Necesitará tiempo y firmeza para salir de ese globo envolvente, rompiendo el círculo de mentiras y pretextos, saliendo de ese baile donde el ritmo lo marca otro. Con actitud resolutiva, se vuelve a marcar su meta y regresa a la realidad. De la ilusión pasa al realismo, de la magia a lo tangible, de una falsa esperanza a la autenticidad; del miedo a la valentía, de la opacidad a la transparencia. Sale de la mentira para abrazar la verdad, deja atrás la injusticia para buscar la justicia.

La verdad a veces puede ser muy dura y necesitamos tenacidad para afrontarla. Pero tiene más sentido lo real que lo irreal, lo que ves que lo que supones. Todo esto implica un gran esfuerzo, porque las ilusiones son adictivas: te hacen creer que, mientras lo quieras y lo sueñes, lo alcanzarás algún día.

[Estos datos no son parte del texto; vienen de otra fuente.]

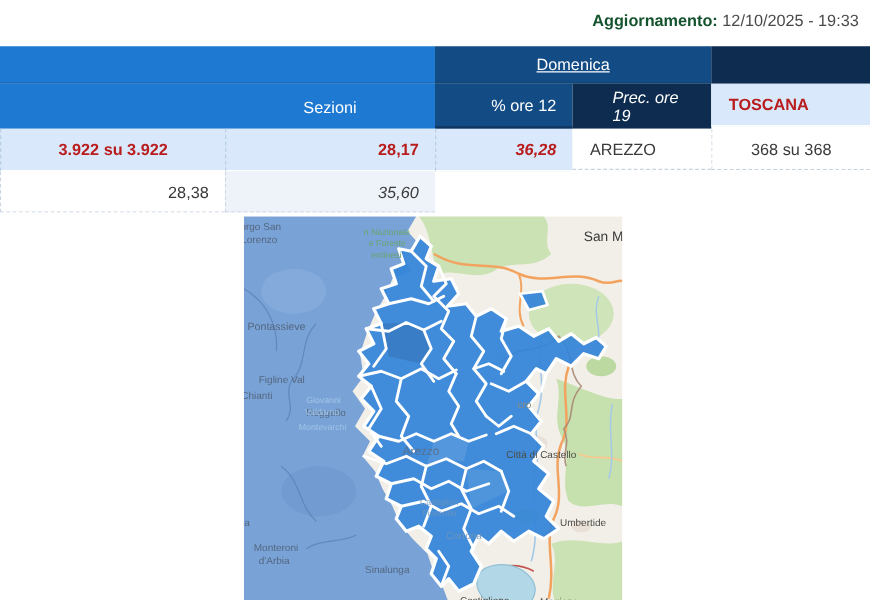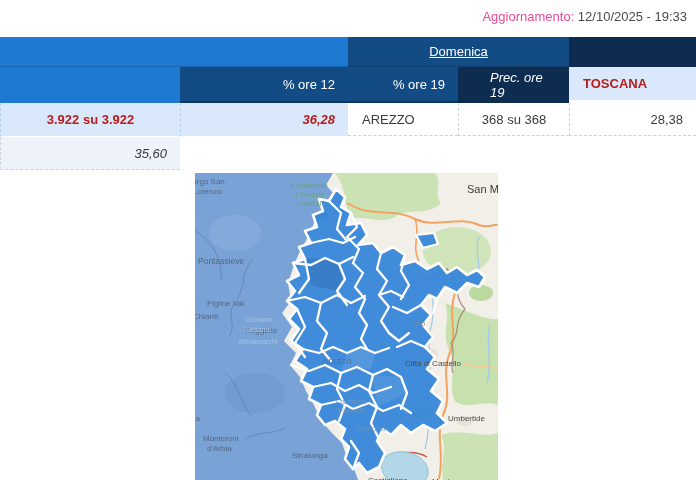--- a/index.html
+++ b/index.html
@@ -1,21 +1,21 @@
 <!DOCTYPE html>
 <html><head>
 <meta charset="utf-8">
 <style>
   html,body{margin:0;padding:0;width:696px;height:480px;overflow:hidden;background:#fff;
     font-family:"Liberation Sans",sans-serif;}
   .page{position:relative;width:696px;height:480px;}
 
   
   .update{position:absolute;top:9px;right:9px;font-size:13px;color:#4a4a4a;}
-  .update b{color:#ec4899;font-weight:normal;}
+  .update b{color:#14532d;font-weight:bold;}
 
   
   .tbl{position:absolute;top:37px;left:0;width:696px;display:grid;
        grid-template-columns:180px 168px 110px 111px 127px;font-size:13px;}
   .cell{display:flex;align-items:center;box-sizing:border-box;}
   .h1{height:30px;text-decoration:underline;} .h2{height:36px;}
   .bg-bright{background:#1e79d2;} .bg-mid{background:#134c85;} .bg-navy{background:#0d2c50;}
   .h1.bg-bright,.h1.bg-mid{border-bottom:1px solid rgba(0,0,0,.18);}
   .h2.bg-mid{border-bottom:2px solid #0e3560;}
   .htext{color:#fff;}
@@ -44,26 +44,27 @@
     <span>12/10/2025 - 19:33</span>
   </div>
 
   <div class="tbl">
 
     <div class="cell h1 bg-bright" style="grid-column:1/3"></div>
     <div class="cell h1 bg-mid htext center" style="grid-column:3/5">Domenica</div>
     <div class="cell h1 bg-navy"></div>
 
     <div class="cell h2 bg-bright"></div>
+    <div class="cell h2 bg-bright htext center">Sezioni</div>
     <div class="cell h2 bg-mid htext num">% ore 12</div>
-    <div class="cell h2 bg-mid htext num">% ore 19</div>
     <div class="cell h2 bg-navy htext num ital">Prec. ore 19</div>
 
     <div class="cell r1 name">TOSCANA</div>
     <div class="cell r1 center sep">3.922 su 3.922</div>
+    <div class="cell r1 num sep">28,17</div>
     <div class="cell r1 num sep ital">36,28</div>
 
     <div class="cell r2 name">AREZZO</div>
     <div class="cell r2 center sep">368 su 368</div>
     <div class="cell r2 num sep">28,38</div>
     <div class="cell r2 num sep ital preccell">35,60</div>
   </div>
 
   <div class="map">
     <svg width="303" height="312" viewBox="0 0 303 312" xmlns="http://www.w3.org/2000/svg">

Es como la imagen de la zanahoria y el burro: corres sin alcanzar nunca tu objetivo. Vives en un permanente engaño y para salir se necesita coraje.

La única solución para resolver estas situaciones es tener el valor de mirar con firmeza la realidad tal como es y empezar a deshilar la textura de tantos engaños sutiles que te mantenían atrapado. Si eres capaz de hacerlo, el montaje caerá y te liberarás de esa dulce pastilla que te ha mantenido arrodillado. Será entonces cuando podrás salir y te darás cuenta de que vivías en un mundo irreal y virtual.

Tu vida verá un nuevo amanecer y serás una persona enraizada en ti misma y en la verdad.